■ Given exercise 1
Reproduce the entries exactly, starting at the beginning of the entries and continuing through the line that contains "Namibia and the", inclusive. Omit the pictures from your answer.

■ Text provided
──────────────────────────────

The 8 Things a Grandmother Needs to get before hosting her children for the Holidays:
1. Get Baby-Friendly: This doesn’t mean you have to cover up sockets, or put child locks on the cabinets – although that would be a nice idea. Getting yourself into a child-friendly mindset includes:
* Move that crystal vase high up out of the toddler’s reach. Take that bug spray that is under your kitchen sink and put it high up in a cabinet.
* Take out of storage or purchase a few developmentally appropriate toys and games. Set them up in a corner of the family room or living room for easy access (and clean up!).
* Get baby equipment and gear in the house, e.g. high chairs, pak-n-plays, porta-cribs, exer-saucers, infant and/or toddler car seats, booster seats and so forth.
2. Get Teenage Friendly. You may want to get some reading material and’/or board games that are of interest to teens and tweens. Chances are the family will bond nicely together without these activities, but setting these up in the teens’ respective rooms or in a visible place in the house can be a great touch!
* Offer the teens/tween grandkids (fun!) opportunities to help Grandma with chores such as setting and clearing the table. Setting up the whatever preparations need to be done for the Holiday.
3. Get Help. This may be a necessity (not a luxury) during the holidays when there are so many under one roof.
* Hire a cleaning woman to come a bit extra, especially when you have a lot of dinner company. She can help with the dishes, kitchen clean-up and other Holiday-specific chores. Your children and grandchildren will hopefully pitch in, but having a cleaning lady can contribute to the relaxed (and tidy!) atmosphere.
* Hire a mother’s helper or a babysitter to help out with the little kids when you have a lot going on. This can be a life-saver, especially when the teenage aunts or uncles are not available all the time to pitch in. Find an eager neighbor who is willing to give a hand in dealing wtih an active child for a few hours, to give everyone a breather.
4. Get healthy food and other preferences. Since you will be dealing with many tastes, possible allergies and preferences, get a handle ahead of time on who is needs what food, who has what restrictions and so forth. Have the kid-friendly foods in the house such as yogurts and treats (within reason). Of course you (or your designated errand guy – aka your husband or son) will be running to refill and restock, but it’s great to have everything ready beforehand in the fridge and cabinets.
5. Get over your advice-giving tendencies. This is a time for spending quality family time and creating memories. Try not to offer disapproval and prompting (hey, why is he not toilet trained yet?) or advice (maybe he shouldn’t be using a pacifier anymore?). It won’t be appreciated to say the least. If it’s really important to you, save it for after the Holiday.
6. Get clear in your communication. Your children are not mind-readers. If you like the dishwasher loaded a certain way, say so. Don’t just expect the kids or grandkids to do the chores in the way that you recall teaching them when they were living in the home.
* Be upfront with clear rules for your home: For example, no eating outside of the kitchen; Mom and Dad take care of their own children (including that 10 month old baby who is spotted climbing the stairs and where is Mommy?).

──────────────────────────────

■ Given exercise 2
Do the holiday hosting tips support each statement below? Answer yes or no and quote the deciding words of the text: (a) Getting baby-friendly requires covering up sockets. (b) A hired cleaning woman can help with the dishes. (c) Advice that really matters should be saved for after the holiday.

──────────────────────────────

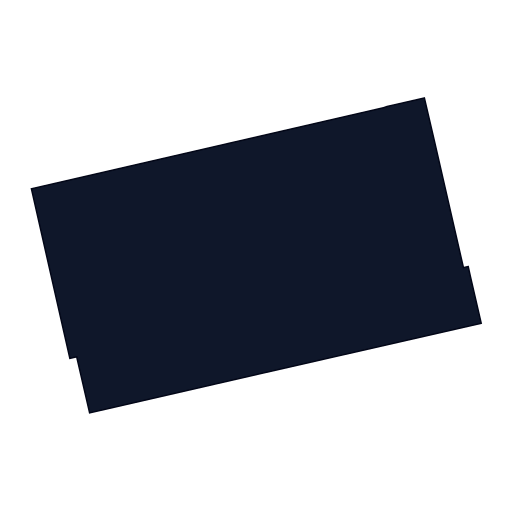 Custer, Oklahoma, United States of America (Mercator projection), rotated 347°
{"feature_id": "52423323B24972944108066", "entity_name": "Custer", "entity_type": "district", "adm_level": 2, "iso_a3": "USA", "parent_name": "United States of America", "parent_adm1": "Oklahoma", "projection": "mercator", "projection_center": [-98.896, 35.638], "detail": "fine", "context": "isolated", "style": "filled", "palette": "ink", "viewbox_px": 512, "rotation_deg": 347, "n_neighbors": 0, "source": "geoboundaries", "source_scale": "gbopen_adm2", "svg_char_len": 358}
<svg xmlns="http://www.w3.org/2000/svg" viewBox="0 0 512 512"><g transform="rotate(347 256 256)"><path d="M455.6,139.9L417.3,139.8L413.8,140.2L52.3,140.0L51.6,313.9L58.6,313.9L58.6,342.5L58.6,371.4L231.0,371.6L460.3,372.2L460.3,324.2L460.4,314.0L455.5,314.0L455.5,304.4L455.7,185.1L455.6,139.9Z" fill="#0f172a" stroke="#020617" stroke-width="1.5"/></g></svg>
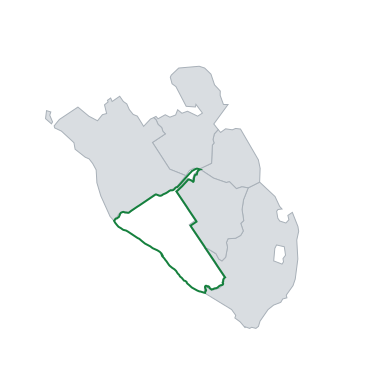 Namibia and the surrounding countries, rotated 326°
{"feature_id": "NAM", "entity_name": "Namibia", "entity_type": "country or territory", "adm_level": 0, "iso_a3": "NAM", "parent_name": "Africa", "parent_adm1": "", "projection": "equal_earth", "projection_center": [18.141, -22.953], "detail": "fine", "context": "with_neighbors", "style": "outline", "palette": "green", "viewbox_px": 384, "rotation_deg": 326, "n_neighbors": 5, "source": "natural_earth", "source_scale": "50m", "svg_char_len": 5924}
<svg xmlns="http://www.w3.org/2000/svg" viewBox="0 0 384 384"><g transform="rotate(326 192 192)"><path d="M145.8,282.5L149.2,277.8L152.0,280.4L153.2,284.5L160.9,287.0L164.7,286.3L171.0,281.4L171.2,246.0L173.2,247.5L177.4,256.6L176.7,262.5L178.3,265.9L183.4,264.9L190.5,257.7L192.3,253.1L195.8,250.9L202.2,254.7L208.1,255.2L212.7,253.0L214.9,245.3L218.9,244.6L223.7,234.5L230.4,227.2L240.9,220.0L253.6,221.6L258.3,242.2L256.6,252.9L257.1,256.4L253.5,254.6L251.4,255.3L248.5,261.7L248.5,265.1L252.5,270.2L256.8,269.2L258.4,265.0L263.8,265.0L260.5,279.9L258.5,284.2L252.0,290.4L242.3,306.7L228.9,321.9L223.4,326.1L212.5,330.2L211.5,332.8L207.4,331.4L203.9,333.1L196.4,331.4L189.3,332.0L176.2,337.1L171.9,340.6L168.7,340.8L165.8,337.5L163.5,337.3L160.5,333.2L160.2,334.5L159.3,326.6L157.1,320.4L159.3,318.7L159.1,311.6L145.8,282.5ZM237.9,289.0L232.5,283.2L229.1,285.1L221.2,294.8L226.3,302.1L228.8,301.1L230.2,298.1L234.2,296.7L237.9,289.0Z" fill="#d9dde1" stroke="#a8b0b8" stroke-width="1"/><path d="M253.6,221.6L240.9,220.0L236.3,215.6L230.7,214.1L228.8,204.4L225.7,203.3L217.6,192.5L211.2,177.1L224.3,179.1L235.1,164.5L237.7,163.7L238.7,160.3L243.0,156.3L248.6,154.9L249.0,158.6L255.2,158.4L260.2,163.0L263.7,163.7L267.4,166.9L265.0,202.5L261.7,210.5L253.6,221.6Z" fill="#d9dde1" stroke="#a8b0b8" stroke-width="1"/><path d="M240.9,220.0L230.4,227.2L223.7,234.5L218.9,244.6L214.9,245.3L212.7,253.0L208.1,255.2L202.2,254.7L195.8,250.9L192.3,253.1L190.5,257.7L183.4,264.9L178.3,265.9L176.7,262.5L177.4,256.6L173.2,247.5L171.2,246.0L171.4,217.6L178.6,217.3L179.0,182.2L195.9,178.4L198.7,182.5L203.4,178.6L211.2,177.1L217.6,192.5L225.7,203.3L228.8,204.4L230.7,214.1L236.3,215.6L240.9,220.0Z" fill="#d9dde1" stroke="#a8b0b8" stroke-width="1"/><path d="M250.3,81.8L268.3,91.8L271.8,96.3L273.6,104.9L270.6,115.8L271.9,124.1L269.4,127.6L267.0,137.0L270.8,139.6L248.1,147.8L248.6,154.9L243.0,156.3L238.7,160.3L237.7,163.7L235.1,164.5L224.3,179.1L211.2,177.1L206.9,173.3L202.1,172.7L196.0,175.0L186.3,160.6L186.9,128.8L202.4,128.9L201.8,125.4L202.9,121.7L201.7,117.0L202.6,112.1L201.8,108.9L204.4,109.2L204.8,112.3L213.0,113.0L215.5,117.6L221.5,119.0L226.1,115.8L227.7,121.1L233.4,122.5L239.1,132.3L244.8,132.4L244.3,121.5L242.3,123.4L235.1,117.7L237.6,95.6L236.0,91.1L238.2,84.7L240.2,83.5L250.3,81.8Z" fill="#d9dde1" stroke="#a8b0b8" stroke-width="1"/><path d="M119.7,46.7L117.0,48.8L115.6,55.9L113.6,56.9L111.6,49.3L116.9,43.2L119.7,46.7ZM114.7,60.1L122.6,57.7L144.9,57.8L148.9,71.5L153.5,80.1L161.0,77.8L165.1,79.2L168.2,70.8L172.8,70.4L173.2,68.7L177.1,68.6L176.4,72.3L185.6,72.2L185.7,78.6L187.2,82.5L186.1,88.6L186.6,94.8L189.1,98.5L188.6,110.5L198.4,108.3L201.8,108.9L202.6,112.1L201.7,117.0L202.9,121.7L201.8,125.4L202.4,128.9L186.9,128.8L186.3,160.6L196.0,175.0L182.4,179.0L164.6,177.6L159.5,172.9L128.4,174.0L123.9,169.5L119.1,169.2L111.2,172.8L110.4,166.5L114.2,144.3L118.3,131.2L124.9,120.1L125.6,112.7L125.2,107.0L122.9,103.4L119.0,91.2L121.7,85.1L117.8,68.5L114.0,62.1L114.7,60.1Z" fill="#d9dde1" stroke="#a8b0b8" stroke-width="1"/><path d="M197.3,176.1L198.8,175.7L200.4,175.3L202.1,175.0L203.5,174.6L203.9,174.6L207.3,174.9L208.7,175.2L209.2,175.4L209.9,176.1L211.1,177.7L210.8,177.6L208.5,177.9L207.7,178.4L205.7,180.2L205.3,180.0L204.8,179.6L204.4,179.5L203.6,179.9L202.7,180.5L201.8,181.2L201.0,182.0L200.8,182.4L199.5,183.9L199.1,184.2L198.8,184.3L198.6,184.2L198.5,183.5L197.8,182.0L196.6,180.0L196.3,179.8L196.0,179.7L195.1,179.8L192.6,180.4L190.4,180.9L187.1,181.7L183.5,182.3L181.4,182.7L179.4,182.9L179.4,184.9L179.4,188.9L179.4,192.9L179.4,197.0L179.4,201.0L179.3,205.0L179.3,209.0L179.3,213.0L179.3,217.0L179.3,218.7L179.2,219.1L178.1,219.1L175.7,219.1L173.6,219.1L172.0,219.1L171.9,221.5L171.9,224.3L171.9,227.1L171.9,229.9L171.9,232.7L171.9,235.4L171.9,238.2L171.9,241.0L171.9,243.8L171.8,245.9L171.8,246.1L171.8,250.2L171.8,254.5L171.8,258.7L171.8,263.0L171.7,267.3L171.7,271.5L171.7,275.8L171.7,280.0L171.7,281.3L170.9,281.3L169.4,281.8L168.5,282.5L168.1,283.3L167.6,283.8L166.9,284.0L166.6,284.4L166.7,285.1L166.4,285.6L165.8,286.0L164.8,285.9L163.5,285.3L161.8,285.2L159.8,285.5L158.3,285.3L157.4,284.8L156.4,284.4L155.4,284.4L154.8,284.1L153.6,283.7L153.4,283.0L153.3,282.4L152.9,281.8L152.9,281.4L153.1,281.0L153.2,280.4L153.0,279.6L152.7,279.2L152.2,279.3L151.9,278.9L151.8,278.3L151.5,277.8L150.8,277.4L150.0,277.7L149.5,278.3L149.3,279.1L149.1,279.6L149.0,280.3L148.9,280.8L148.7,281.4L148.5,281.6L148.2,281.5L147.8,281.7L146.8,282.5L146.5,282.9L145.7,282.2L143.4,279.3L142.5,278.5L141.3,276.7L138.5,271.2L138.2,270.1L137.6,267.5L137.0,265.5L136.9,264.3L137.2,263.7L137.0,262.8L136.7,262.0L135.8,261.0L135.5,257.5L134.8,255.3L135.0,253.4L134.6,251.7L134.6,250.7L134.7,248.6L134.2,246.2L133.2,243.9L132.2,240.5L132.1,239.1L132.1,235.1L131.9,233.5L131.9,231.6L131.6,229.6L131.4,228.6L131.6,227.7L131.8,228.0L132.1,228.1L132.2,227.0L132.3,226.0L131.8,223.5L130.7,221.0L128.1,216.8L127.5,215.3L127.1,213.9L124.2,208.5L123.0,204.6L122.1,201.3L121.2,199.8L116.7,188.9L115.8,187.1L114.0,185.1L113.6,184.4L112.9,182.4L111.6,179.7L111.3,177.2L111.1,174.4L111.3,172.3L112.4,172.0L113.3,171.5L114.0,171.4L114.7,171.9L115.5,171.9L115.8,171.8L117.2,171.9L118.0,171.4L119.0,170.9L119.5,170.4L120.3,169.9L121.3,169.5L121.9,169.5L122.6,169.7L123.5,169.9L124.1,170.2L124.7,171.2L125.7,172.1L126.4,172.6L127.2,173.4L127.5,173.6L127.9,173.8L128.1,173.8L129.6,173.7L131.0,173.6L132.5,173.6L135.4,173.6L138.2,173.6L141.0,173.7L143.8,173.7L146.7,173.7L149.5,173.7L152.3,173.7L155.1,173.7L156.3,173.7L158.3,173.7L160.4,173.7L160.7,173.8L160.9,174.0L161.1,174.2L161.9,175.4L162.8,176.8L163.6,177.4L164.6,177.8L165.5,177.9L166.3,177.8L167.7,178.0L169.6,178.4L171.6,178.5L173.7,178.4L175.2,178.6L176.0,179.2L176.9,179.7L177.8,179.9L179.0,179.8L180.5,179.3L181.8,179.3L182.4,179.7L182.7,179.7L185.0,179.2L186.8,178.8L189.4,178.1L191.7,177.5L194.9,176.7L197.3,176.1Z" fill="none" stroke="#15803d" stroke-width="2"/></g></svg>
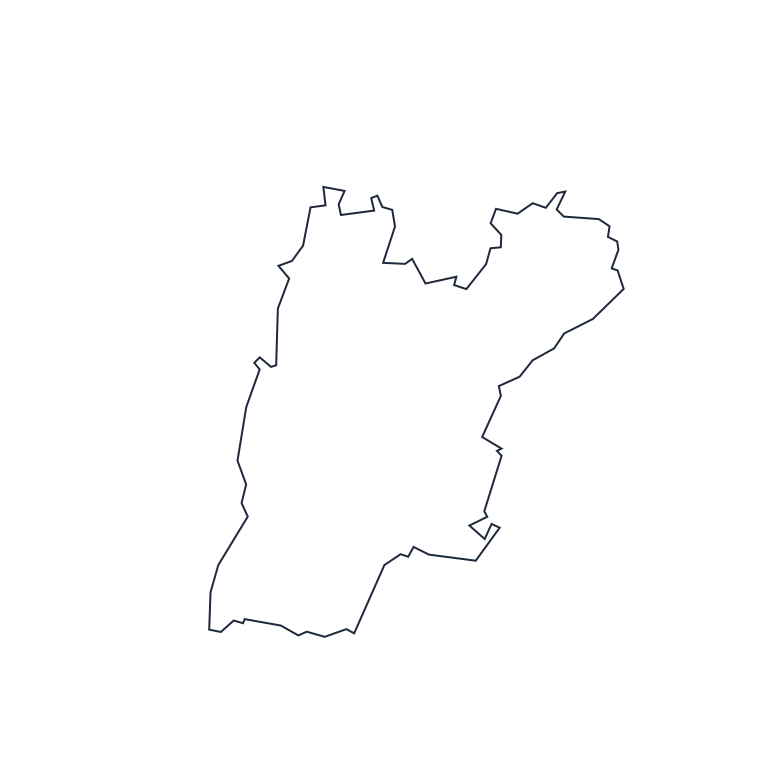 Lozovo, Lozovo, North Macedonia (Albers equal-area conic projection), rotated 240°
{"feature_id": "65306769B81455536397038", "entity_name": "Lozovo", "entity_type": "district", "adm_level": 2, "iso_a3": "MKD", "parent_name": "North Macedonia", "parent_adm1": "Lozovo", "projection": "albers", "projection_center": [21.925, 41.756], "detail": "fine", "context": "isolated", "style": "outline", "palette": "slate", "viewbox_px": 768, "rotation_deg": 240, "n_neighbors": 0, "source": "geoboundaries", "source_scale": "gbopen_adm2", "svg_char_len": 1270}
<svg xmlns="http://www.w3.org/2000/svg" viewBox="0 0 768 768"><g transform="rotate(240 384 384)"><path d="M269.3,453.4L289.0,442.5L315.3,479.3L324.8,482.4L322.5,505.1L330.2,524.6L329.8,549.2L337.7,565.4L335.9,597.4L346.5,639.1L365.5,643.1L370.3,639.0L383.0,654.1L390.8,657.2L399.4,651.5L407.8,658.2L419.4,652.5L439.1,623.4L448.8,620.8L460.0,637.2L462.7,629.4L455.7,612.2L466.2,603.2L464.7,584.8L479.7,568.6L469.9,556.7L454.4,560.1L444.0,553.5L448.3,544.1L436.8,532.4L425.0,502.8L434.6,494.2L440.7,500.3L450.3,470.2L478.3,470.9L477.5,462.3L489.4,443.8L514.9,472.3L530.7,478.2L538.1,471.1L550.4,472.4L551.4,465.9L539.1,462.2L551.9,431.2L562.3,434.6L570.9,446.4L585.0,430.0L568.0,422.7L573.7,408.7L544.3,383.1L536.6,365.8L539.1,351.7L522.8,354.6L502.4,329.8L454.2,300.0L455.3,294.7L469.2,289.7L467.2,282.3L458.8,283.6L432.9,253.2L390.9,218.8L365.9,214.4L352.1,201.1L337.3,199.7L310.0,149.9L290.3,129.6L258.7,109.8L250.8,118.7L254.3,135.6L247.3,142.3L250.0,145.8L226.4,173.9L209.1,184.1L208.1,193.3L194.7,206.2L190.5,228.9L183.0,233.5L227.0,293.8L228.3,313.3L222.3,318.6L228.1,328.1L213.8,337.6L185.1,375.1L201.7,412.3L209.0,407.2L199.4,393.7L218.7,387.2L217.4,407.0L223.6,407.2L263.1,450.0L269.6,448.4L269.3,453.4Z" fill="none" stroke="#1e293b" stroke-width="2"/></g></svg>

──────────────────────────────

■ Exercise response 1
 Custer, Oklahoma, United States of America (Mercator projection), rotated 347°
{"feature_id": "52423323B24972944108066", "entity_name": "Custer", "entity_type": "district", "adm_level": 2, "iso_a3": "USA", "parent_name": "United States of America", "parent_adm1": "Oklahoma", "projection": "mercator", "projection_center": [-98.896, 35.638], "detail": "fine", "context": "isolated", "style": "filled", "palette": "ink", "viewbox_px": 512, "rotation_deg": 347, "n_neighbors": 0, "source": "geoboundaries", "source_scale": "gbopen_adm2", "svg_char_len": 358}
<svg xmlns="http://www.w3.org/2000/svg" viewBox="0 0 512 512"><g transform="rotate(347 256 256)"><path d="M455.6,139.9L417.3,139.8L413.8,140.2L52.3,140.0L51.6,313.9L58.6,313.9L58.6,342.5L58.6,371.4L231.0,371.6L460.3,372.2L460.3,324.2L460.4,314.0L455.5,314.0L455.5,304.4L455.7,185.1L455.6,139.9Z" fill="#0f172a" stroke="#020617" stroke-width="1.5"/></g></svg>
 Namibia and the surrounding countries, rotated 326°

■ Exercise response 2
(a) No: "This doesn’t mean you have to cover up sockets, or put child locks on the cabinets"
(b) Yes: "She can help with the dishes, kitchen clean-up and other Holiday-specific chores."
(c) Yes: "If it’s really important to you, save it for after the Holiday."